REQUIRED ACTION: Would you restate all of the entries verbatim, minus any images?

*** Opening of SUPPLIED INFORMATION ***

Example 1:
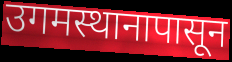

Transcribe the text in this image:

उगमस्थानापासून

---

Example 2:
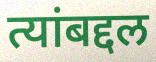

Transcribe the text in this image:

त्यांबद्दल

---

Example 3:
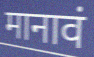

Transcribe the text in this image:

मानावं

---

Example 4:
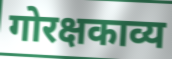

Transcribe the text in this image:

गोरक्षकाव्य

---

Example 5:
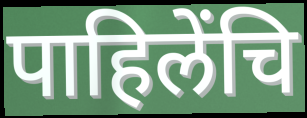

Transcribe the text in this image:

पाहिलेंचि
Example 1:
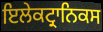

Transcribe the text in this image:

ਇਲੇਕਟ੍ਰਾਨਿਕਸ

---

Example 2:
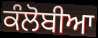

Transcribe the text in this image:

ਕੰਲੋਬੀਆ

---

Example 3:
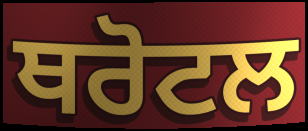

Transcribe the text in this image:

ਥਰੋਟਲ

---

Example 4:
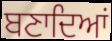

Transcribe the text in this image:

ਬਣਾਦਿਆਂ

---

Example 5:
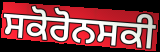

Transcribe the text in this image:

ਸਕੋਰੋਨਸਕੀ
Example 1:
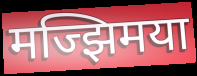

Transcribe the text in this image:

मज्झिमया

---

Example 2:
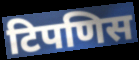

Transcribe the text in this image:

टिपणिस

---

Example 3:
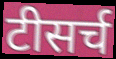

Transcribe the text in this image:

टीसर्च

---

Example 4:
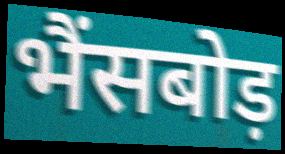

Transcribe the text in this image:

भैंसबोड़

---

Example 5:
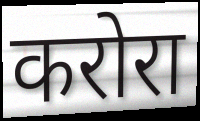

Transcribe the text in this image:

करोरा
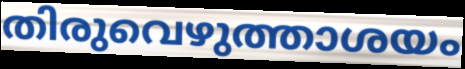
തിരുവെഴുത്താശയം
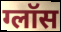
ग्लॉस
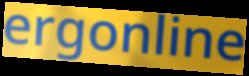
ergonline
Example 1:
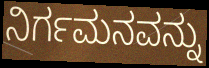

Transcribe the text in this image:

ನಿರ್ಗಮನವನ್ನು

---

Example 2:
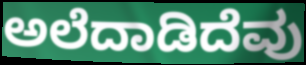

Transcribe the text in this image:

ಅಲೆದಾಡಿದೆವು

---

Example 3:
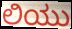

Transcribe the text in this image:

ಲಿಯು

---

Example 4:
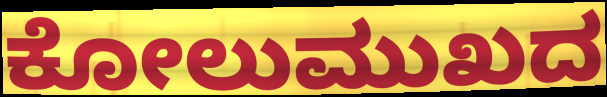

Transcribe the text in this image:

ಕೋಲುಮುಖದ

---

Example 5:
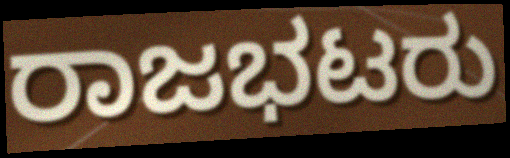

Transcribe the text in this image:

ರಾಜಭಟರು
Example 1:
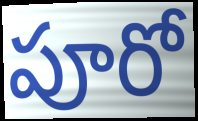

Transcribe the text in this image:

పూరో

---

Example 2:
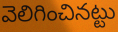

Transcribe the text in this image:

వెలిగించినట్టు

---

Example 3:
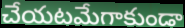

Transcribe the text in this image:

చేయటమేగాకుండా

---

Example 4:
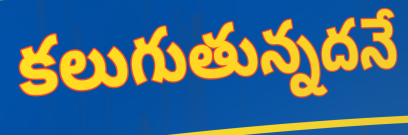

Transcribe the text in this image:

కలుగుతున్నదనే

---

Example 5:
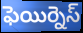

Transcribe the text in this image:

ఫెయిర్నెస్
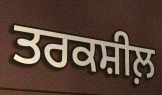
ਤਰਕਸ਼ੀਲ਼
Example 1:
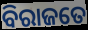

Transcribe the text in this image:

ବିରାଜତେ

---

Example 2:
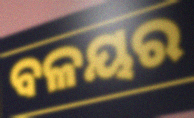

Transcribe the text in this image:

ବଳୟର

*** Close of SUPPLIED INFORMATION ***

ANSWER:
Example 1:

Transcribe the text in this image:

उगमस्थानापासून

---

Example 2:

Transcribe the text in this image:

त्यांबद्दल

---

Example 3:

Transcribe the text in this image:

मानावं

---

Example 4:

Transcribe the text in this image:

गोरक्षकाव्य

---

Example 5:

Transcribe the text in this image:

पाहिलेंचि
Example 1:

Transcribe the text in this image:

ਇਲੇਕਟ੍ਰਾਨਿਕਸ

---

Example 2:

Transcribe the text in this image:

ਕੰਲੋਬੀਆ

---

Example 3:

Transcribe the text in this image:

ਥਰੋਟਲ

---

Example 4:

Transcribe the text in this image:

ਬਣਾਦਿਆਂ

---

Example 5:

Transcribe the text in this image:

ਸਕੋਰੋਨਸਕੀ
Example 1:

Transcribe the text in this image:

मज्झिमया

---

Example 2:

Transcribe the text in this image:

टिपणिस

---

Example 3:

Transcribe the text in this image:

टीसर्च

---

Example 4:

Transcribe the text in this image:

भैंसबोड़

---

Example 5:

Transcribe the text in this image:

करोरा
തിരുവെഴുത്താശയം
ग्लॉस
ergonline
Example 1:

Transcribe the text in this image:

ನಿರ್ಗಮನವನ್ನು

---

Example 2:

Transcribe the text in this image:

ಅಲೆದಾಡಿದೆವು

---

Example 3:

Transcribe the text in this image:

ಲಿಯು

---

Example 4:

Transcribe the text in this image:

ಕೋಲುಮುಖದ

---

Example 5:

Transcribe the text in this image:

ರಾಜಭಟರು
Example 1:

Transcribe the text in this image:

పూరో

---

Example 2:

Transcribe the text in this image:

వెలిగించినట్టు

---

Example 3:

Transcribe the text in this image:

చేయటమేగాకుండా

---

Example 4:

Transcribe the text in this image:

కలుగుతున్నదనే

---

Example 5:

Transcribe the text in this image:

ఫెయిర్నెస్
ਤਰਕਸ਼ੀਲ਼
Example 1:

Transcribe the text in this image:

ବିରାଜତେ

---

Example 2:

Transcribe the text in this image:

ବଳୟର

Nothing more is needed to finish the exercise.